Passage to read |
__________________________________________________
This year’s additional challenge will be to help current enrollees navigate the renewal and reenrollment processes. Individual state-run marketplaces vary in their approaches, with some offering automatic renewal and others requiring consumers to re-enroll on the marketplace site. Consumers using the federal exchange will receive notices with automatic renewal information this month, with 2015 rates to follow from individual insurers in November.
While many consumers will qualify for the same coverage that they already have, it would still be wise for enrollees to visit the site and update their information to determine ongoing eligibility. As was the case during last year’s enrollment, a change in income or situation later can affect consumers’ subsidies.
A number of challenges exist for officials working to meet these parallel goals, including a shorter enrollment period (three months versus the six months offered last year) and ongoing concerns about the ability of the HealthCare.gov site to handle high traffic volumes.
One particular challenge will be convincing the hold-outs mentioned above that purchasing healthcare is both affordable and valuable and helping them to navigate the world of health insurance. In-person and online assistance are both available to consumers who need help.
__________________________________________________
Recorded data

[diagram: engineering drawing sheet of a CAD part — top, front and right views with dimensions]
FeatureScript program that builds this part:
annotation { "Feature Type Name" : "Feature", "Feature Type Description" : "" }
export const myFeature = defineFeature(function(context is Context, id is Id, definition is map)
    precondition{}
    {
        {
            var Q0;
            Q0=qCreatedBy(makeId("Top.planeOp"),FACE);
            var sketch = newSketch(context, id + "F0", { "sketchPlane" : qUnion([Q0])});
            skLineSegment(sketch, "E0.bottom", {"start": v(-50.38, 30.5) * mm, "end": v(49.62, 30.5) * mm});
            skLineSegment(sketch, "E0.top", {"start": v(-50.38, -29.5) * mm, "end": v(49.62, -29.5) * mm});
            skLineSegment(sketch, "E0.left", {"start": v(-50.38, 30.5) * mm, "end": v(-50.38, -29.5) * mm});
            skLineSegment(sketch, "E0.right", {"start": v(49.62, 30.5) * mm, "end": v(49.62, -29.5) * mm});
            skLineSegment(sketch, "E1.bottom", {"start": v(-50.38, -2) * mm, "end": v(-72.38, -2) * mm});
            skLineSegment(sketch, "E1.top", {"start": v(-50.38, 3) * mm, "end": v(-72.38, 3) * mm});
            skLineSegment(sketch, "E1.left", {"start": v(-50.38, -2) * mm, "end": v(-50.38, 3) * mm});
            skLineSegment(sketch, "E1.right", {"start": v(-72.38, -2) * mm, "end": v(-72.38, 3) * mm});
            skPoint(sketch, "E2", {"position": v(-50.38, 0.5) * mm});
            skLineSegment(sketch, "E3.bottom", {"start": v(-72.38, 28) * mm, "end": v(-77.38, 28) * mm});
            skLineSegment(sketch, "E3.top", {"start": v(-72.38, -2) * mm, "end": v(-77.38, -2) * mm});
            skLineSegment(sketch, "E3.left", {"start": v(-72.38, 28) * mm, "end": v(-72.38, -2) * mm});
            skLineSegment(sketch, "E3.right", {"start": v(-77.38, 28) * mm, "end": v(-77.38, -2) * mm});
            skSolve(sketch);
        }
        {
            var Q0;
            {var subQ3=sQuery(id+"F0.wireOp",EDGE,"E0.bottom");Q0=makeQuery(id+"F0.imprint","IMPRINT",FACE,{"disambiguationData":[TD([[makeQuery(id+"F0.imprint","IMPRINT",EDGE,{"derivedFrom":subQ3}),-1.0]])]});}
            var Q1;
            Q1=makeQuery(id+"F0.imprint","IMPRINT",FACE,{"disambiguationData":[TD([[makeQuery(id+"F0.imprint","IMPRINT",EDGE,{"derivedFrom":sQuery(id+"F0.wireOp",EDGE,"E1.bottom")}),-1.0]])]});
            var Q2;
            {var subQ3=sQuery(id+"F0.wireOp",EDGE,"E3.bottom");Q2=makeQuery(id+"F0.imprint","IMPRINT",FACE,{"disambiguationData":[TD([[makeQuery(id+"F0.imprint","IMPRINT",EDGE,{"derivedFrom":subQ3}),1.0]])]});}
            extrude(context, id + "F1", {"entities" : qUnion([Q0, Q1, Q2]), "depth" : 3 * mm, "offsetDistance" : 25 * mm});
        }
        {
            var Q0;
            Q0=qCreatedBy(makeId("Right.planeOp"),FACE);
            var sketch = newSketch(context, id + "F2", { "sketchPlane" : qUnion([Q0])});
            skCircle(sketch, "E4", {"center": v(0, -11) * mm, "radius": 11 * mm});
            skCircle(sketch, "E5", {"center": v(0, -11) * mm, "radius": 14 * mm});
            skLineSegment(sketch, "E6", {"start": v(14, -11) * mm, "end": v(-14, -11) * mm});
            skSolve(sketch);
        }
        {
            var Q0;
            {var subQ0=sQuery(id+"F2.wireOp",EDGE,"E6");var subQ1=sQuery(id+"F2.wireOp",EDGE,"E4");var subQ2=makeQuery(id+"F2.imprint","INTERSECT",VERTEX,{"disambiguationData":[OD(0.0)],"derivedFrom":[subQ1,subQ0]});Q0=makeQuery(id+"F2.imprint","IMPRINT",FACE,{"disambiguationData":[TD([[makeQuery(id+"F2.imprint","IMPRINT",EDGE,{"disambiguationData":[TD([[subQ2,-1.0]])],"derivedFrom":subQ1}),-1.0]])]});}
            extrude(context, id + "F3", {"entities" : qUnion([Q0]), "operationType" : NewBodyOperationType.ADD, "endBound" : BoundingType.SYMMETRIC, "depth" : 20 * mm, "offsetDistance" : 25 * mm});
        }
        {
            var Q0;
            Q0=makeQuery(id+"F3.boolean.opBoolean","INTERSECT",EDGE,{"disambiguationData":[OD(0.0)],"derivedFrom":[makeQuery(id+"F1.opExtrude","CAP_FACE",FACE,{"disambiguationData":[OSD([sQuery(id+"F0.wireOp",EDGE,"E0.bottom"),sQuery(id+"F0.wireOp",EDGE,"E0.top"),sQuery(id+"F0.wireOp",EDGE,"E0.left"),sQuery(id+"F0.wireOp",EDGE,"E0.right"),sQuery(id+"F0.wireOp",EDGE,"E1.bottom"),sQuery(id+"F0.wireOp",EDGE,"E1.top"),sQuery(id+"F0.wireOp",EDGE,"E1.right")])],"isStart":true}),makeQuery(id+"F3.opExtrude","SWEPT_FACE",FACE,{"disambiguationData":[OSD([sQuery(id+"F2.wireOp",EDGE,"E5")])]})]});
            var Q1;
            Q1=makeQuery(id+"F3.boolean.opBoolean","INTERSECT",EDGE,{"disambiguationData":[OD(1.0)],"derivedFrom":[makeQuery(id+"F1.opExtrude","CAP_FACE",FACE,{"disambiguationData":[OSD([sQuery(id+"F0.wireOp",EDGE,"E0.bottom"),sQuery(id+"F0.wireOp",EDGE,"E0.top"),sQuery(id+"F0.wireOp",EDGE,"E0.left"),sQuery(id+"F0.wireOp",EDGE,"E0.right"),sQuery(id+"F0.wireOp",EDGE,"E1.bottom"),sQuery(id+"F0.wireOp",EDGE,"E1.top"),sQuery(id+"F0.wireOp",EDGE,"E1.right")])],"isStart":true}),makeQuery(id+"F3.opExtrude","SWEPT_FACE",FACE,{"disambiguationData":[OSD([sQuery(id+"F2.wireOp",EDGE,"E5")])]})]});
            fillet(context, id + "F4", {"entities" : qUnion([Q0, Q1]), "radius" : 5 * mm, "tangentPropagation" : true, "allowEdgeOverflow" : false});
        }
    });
__________________________________________________
To do |
(A) Answer these questions using the passage on marketplace enrollment.
(i) How long is this year's enrollment period, and how long was last year's?
(ii) In what month will consumers using the federal exchange receive 2015 rates from individual insurers?
(iii) What two kinds of assistance are available to consumers who need help?
(B) Transcribe the passage on marketplace enrollment, starting with "One particular challenge" and going on through "who need help.".

Worked solutions |
(A)
(i) This year's enrollment period is three months, and last year's was six months.
(ii) November.
(iii) In-person assistance and online assistance.

(B)
One particular challenge will be convincing the hold-outs mentioned above that purchasing healthcare is both affordable and valuable and helping them to navigate the world of health insurance. In-person and online assistance are both available to consumers who need help.